> [Problem requirements]: Look through the material below for "with". Copy every line that contains it.

'''

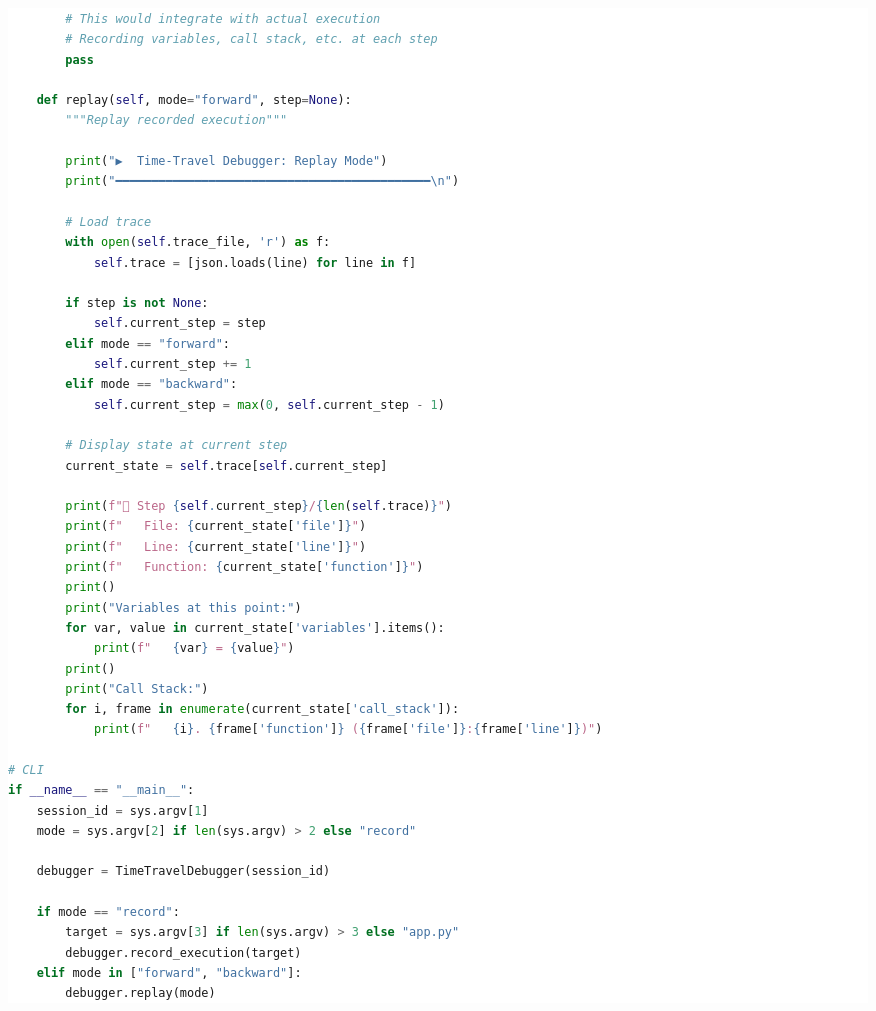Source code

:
 ```python
        # This would integrate with actual execution
        # Recording variables, call stack, etc. at each step
        pass
    
    def replay(self, mode="forward", step=None):
        """Replay recorded execution"""
        
        print("▶️  Time-Travel Debugger: Replay Mode")
        print("━━━━━━━━━━━━━━━━━━━━━━━━━━━━━━━━━━━━━━━━━━━━\n")
        
        # Load trace
        with open(self.trace_file, 'r') as f:
            self.trace = [json.loads(line) for line in f]
        
        if step is not None:
            self.current_step = step
        elif mode == "forward":
            self.current_step += 1
        elif mode == "backward":
            self.current_step = max(0, self.current_step - 1)
        
        # Display state at current step
        current_state = self.trace[self.current_step]
        
        print(f"📍 Step {self.current_step}/{len(self.trace)}")
        print(f"   File: {current_state['file']}")
        print(f"   Line: {current_state['line']}")
        print(f"   Function: {current_state['function']}")
        print()
        print("Variables at this point:")
        for var, value in current_state['variables'].items():
            print(f"   {var} = {value}")
        print()
        print("Call Stack:")
        for i, frame in enumerate(current_state['call_stack']):
            print(f"   {i}. {frame['function']} ({frame['file']}:{frame['line']})")

# CLI
if __name__ == "__main__":
    session_id = sys.argv[1]
    mode = sys.argv[2] if len(sys.argv) > 2 else "record"
    
    debugger = TimeTravelDebugger(session_id)
    
    if mode == "record":
        target = sys.argv[3] if len(sys.argv) > 3 else "app.py"
        debugger.record_execution(target)
    elif mode in ["forward", "backward"]:
        debugger.replay(mode)
```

'''

> [Result below]:
        # This would integrate with actual execution
        with open(self.trace_file, 'r') as f:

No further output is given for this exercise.